What are some of the most exciting aspects in your research of music and technology
I’m most excited about the idea of ‘recycling’ my music, squeezing the most out of my work and playing with the assets of my creations. It sounds a bit wanky, but let me try to explain… The journey of a composition through different stages – from, say, captured MIDI improvisation to score to sight-reading and rehearsal to performance to recording/mixing to remixing – and looking at the whole life of a work, capturing it at different stages, using those captures to form new works or fresh evolutions of the old. Technology facilitates these opportunities, from MIDI capture within sequencing software to mobile recording setups using interfaces and devices; the myriad options available to manipulate your materials using audio editors, processing plug-ins, samplers. I’m not at all interested in building my own Max patches or discovering a new type of bleep, but I get very excited when technology allows us to engage with music and sound in different ways. Notes on a page have power and will always be important, but using production technology to play with psychoacoustics can make your listener feel things in a different way – and the creative/expressive potential of that thrills me just as much as the former.

And what about your own studio setup? What software did you use in the production of Feather Hammer?
I used to have a neat little studio built into my house, unfortunately it’s gone now. It had a nice little live room and really well treated mixing/control room, and that was where I did almost all of the production work on Feather Hammer. I used Logic 9 exclusively for the project because it was easier to keep things mobile and shared between a few different computers and laptops. I recall making very frequent use of the flex/stretch audio functions in Logic, and making sampler instruments out of recorded bits using the ESX24. I also used the FabFilter plug ins, StutterEdit and the PaulStretch application quite a bit.

What piano did you use for the recording of the album? Tell us about some of the microphone placement.
I recorded a bunch of different pianos in different environments using all sorts of methods; stereo pencil condensers, clip on mics, SM57s, omnis, even my ipod touch voice memo recorder. All into a focusrite sapphire pre-amp, straight into my macbook pro running Logic. The pianos that feature most prominently are the Yamaha grand from Koolworld studios in Luton, and a Yamaha upright that lives in my friend’s house in Cambridge (where I was housesitting during the summer of 2011), and this is mainly because I had unrestricted access and spent a lot of time with those instruments collecting various assets to use. With mic placement, I just tried to get as much of the performance as possible on all available channels. I generally thought about it in terms of proximity: up close with the strings, fingernails, pedals, hammers, chair squeaks, doing the traditional piano mic set up to get the music, and finally, making sure I always got enough ambient/distant sources from the environment I was in. That said, after all that effort, some of the most useful sounds I got were from phones and ipods.

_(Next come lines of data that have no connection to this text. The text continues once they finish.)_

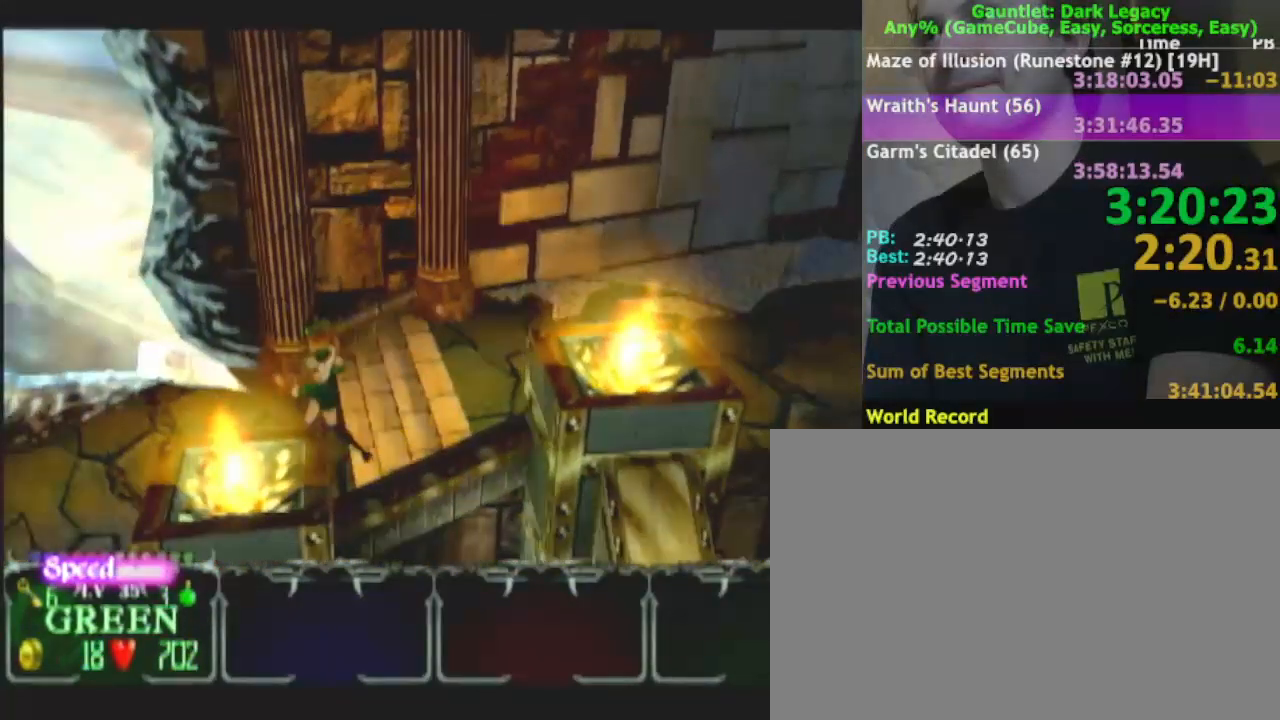
{"buttons": [], "left_stick": "down-left", "right_stick": "center", "events": [[183, "left_stick", "down-left"]]}
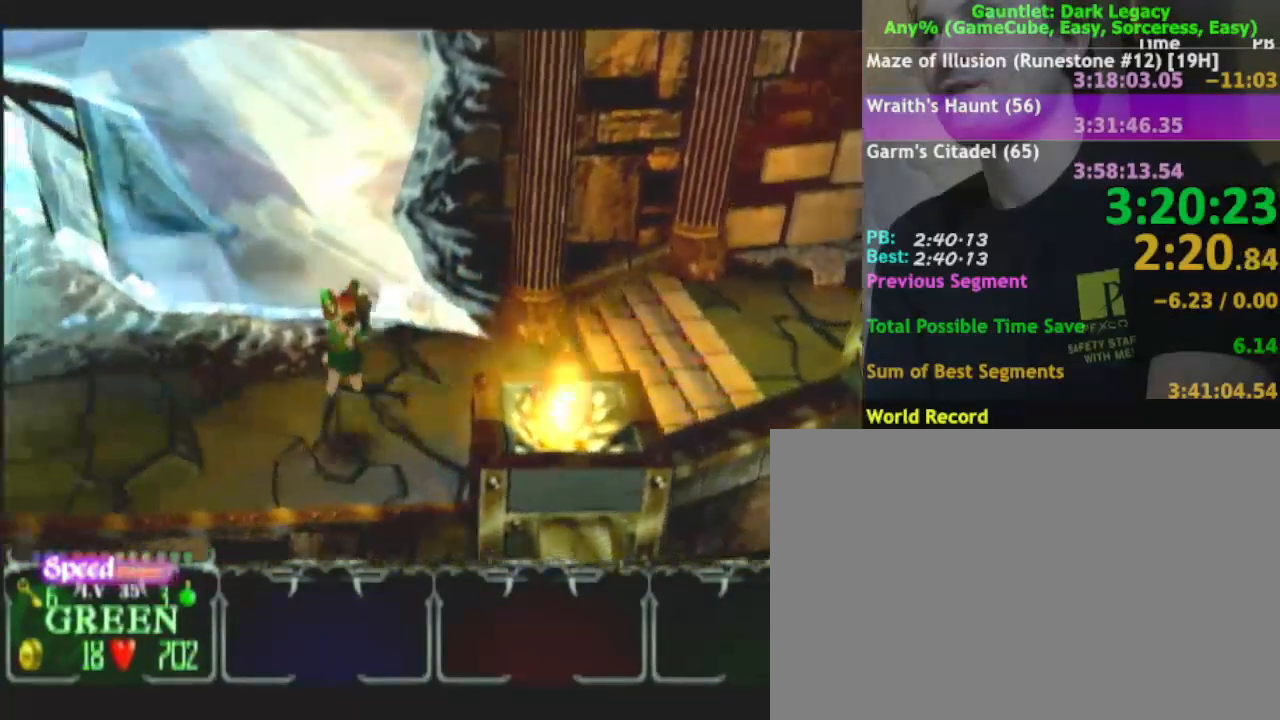
{"buttons": [], "left_stick": "left", "right_stick": "center", "events": [[150, "left_stick", "left"]]}
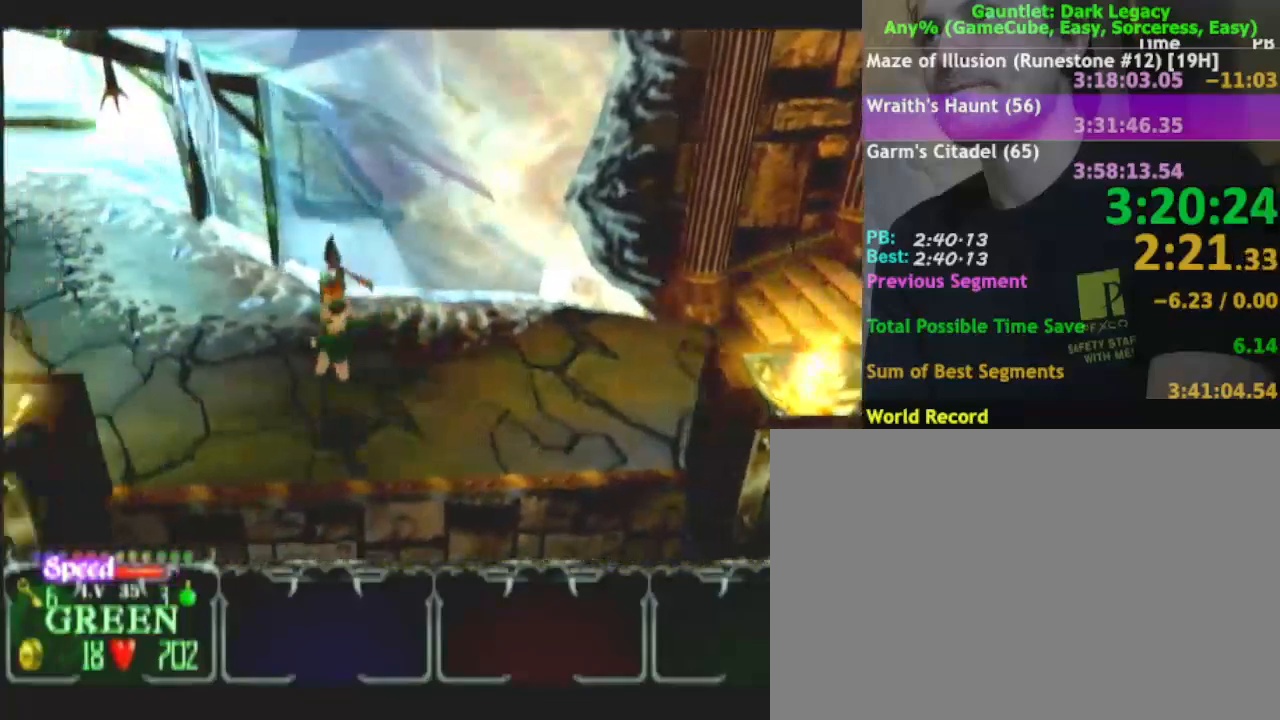
{"buttons": [], "left_stick": "left", "right_stick": "center", "events": []}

When you imagine yourself composing a soundtrack for a film – what kind of a story do you envision it to have?
Horror. I just love scoring horror. I think that appeals to the old goth in me, I really like creating dark, tense music.

What are you working on right now, and what can we expect next?
For the next few months I’m focussed on writing up my PhD, but I do have some music bits in the pipeline. I’m in the process of finishing off my first string quartet, and I have just completed a set of solo piano works that I want to record the ‘journey’ of, recycle and fashion into an EP release at some point. If the fates smile upon me and I manage to get the grant that I applied for, I’ll be starting production on an album of vocal works in April/May. And beyond that, so much other stuff. I’ve always got too many ideas!